It is extremely gratifying to see a familiar figure, Sriram Shastry, being awarded the 2009 Lars Onsager Prize of the American Physical Society. The list of winners since 1995 on that page is impressive — most of them have done work that is now standard graduate-textbook material (and in many cases, undergraduate-textbook too). Sriram’s present university, UC Santa Cruz, has a webpage up with more details on his biography and work (and that of his colleague Peter Young, who also received an APS prize.)
Though Sriram is now in the US, he studied entirely in India (Nagpur University, IIT Madras and TIFR Bombay) and worked at University of Hyderabad, TIFR, and later, at IISc Bangalore. In the 1980s, while at TIFR, he derived the complete set of conserved quantities for the one-dimensional Hubbard model, the basic model used for correlated electronic systems (such as high-temperature superconductors). He did pioneering work on many other exactly-solvable quantum systems, at least two of which bear his name (the Shastry-Sutherland and Haldane-Shastry models). In addition, he has done important work on other areas of correlated electron systems, transport processes, and other areas. In recent years he has done very interesting work on thermoelectricity.
[edited 24/10/08, removing possibly unproductive discussion of past history. While it is something I feel strongly about, the more important question is how do we stop it from happening again, and how do we improve the science scene.
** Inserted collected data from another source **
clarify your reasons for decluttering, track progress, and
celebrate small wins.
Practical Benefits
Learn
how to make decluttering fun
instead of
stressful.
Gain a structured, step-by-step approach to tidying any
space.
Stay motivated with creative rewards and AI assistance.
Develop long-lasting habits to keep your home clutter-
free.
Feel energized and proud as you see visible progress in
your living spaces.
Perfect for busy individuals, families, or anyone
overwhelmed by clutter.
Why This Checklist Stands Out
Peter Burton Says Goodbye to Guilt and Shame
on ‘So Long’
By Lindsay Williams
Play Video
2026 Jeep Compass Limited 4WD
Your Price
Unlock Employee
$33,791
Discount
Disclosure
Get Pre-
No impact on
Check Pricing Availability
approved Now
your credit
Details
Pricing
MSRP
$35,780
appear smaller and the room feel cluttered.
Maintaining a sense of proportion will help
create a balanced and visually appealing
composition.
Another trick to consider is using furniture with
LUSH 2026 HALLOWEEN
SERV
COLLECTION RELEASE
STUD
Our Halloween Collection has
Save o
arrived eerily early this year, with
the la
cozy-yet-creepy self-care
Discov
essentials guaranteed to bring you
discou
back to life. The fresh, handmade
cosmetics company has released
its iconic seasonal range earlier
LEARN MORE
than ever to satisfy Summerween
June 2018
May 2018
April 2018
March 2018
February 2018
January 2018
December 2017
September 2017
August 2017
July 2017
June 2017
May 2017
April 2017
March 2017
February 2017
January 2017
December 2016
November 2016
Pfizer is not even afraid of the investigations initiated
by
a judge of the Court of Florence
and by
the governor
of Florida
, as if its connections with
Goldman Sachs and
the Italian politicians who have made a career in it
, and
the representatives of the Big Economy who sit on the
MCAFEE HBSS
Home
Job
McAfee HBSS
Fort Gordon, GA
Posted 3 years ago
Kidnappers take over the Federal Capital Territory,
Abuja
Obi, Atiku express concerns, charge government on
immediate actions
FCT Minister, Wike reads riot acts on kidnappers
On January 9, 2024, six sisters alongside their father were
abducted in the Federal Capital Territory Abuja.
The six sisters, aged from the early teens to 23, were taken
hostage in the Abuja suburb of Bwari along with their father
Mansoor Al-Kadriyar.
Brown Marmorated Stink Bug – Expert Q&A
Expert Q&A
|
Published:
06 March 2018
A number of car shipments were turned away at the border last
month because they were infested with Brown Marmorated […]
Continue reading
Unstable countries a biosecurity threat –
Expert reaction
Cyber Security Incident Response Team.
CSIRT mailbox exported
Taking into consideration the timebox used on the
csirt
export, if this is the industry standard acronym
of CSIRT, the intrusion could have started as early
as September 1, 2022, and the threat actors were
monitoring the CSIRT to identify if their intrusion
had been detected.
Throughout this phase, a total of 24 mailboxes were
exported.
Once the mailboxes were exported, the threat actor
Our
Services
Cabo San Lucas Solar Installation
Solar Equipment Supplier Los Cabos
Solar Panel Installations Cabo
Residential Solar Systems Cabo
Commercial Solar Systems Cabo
I should also clarify that everything that was written here, like the rest of the post, was my own opinion and was not discussed with Sriram beforehand.]
Finally, on a personal note: Sriram was my PhD advisor. He joined IISc the same year I did, in 1994; I worked with him on a summer project (that eventually became my first international publication) in 1995, and soon after, joined him formally as his doctoral student; I graduated in 2000; and he himself moved to Santa Cruz a couple of years later. I am fortunate that my trajectory intersected his.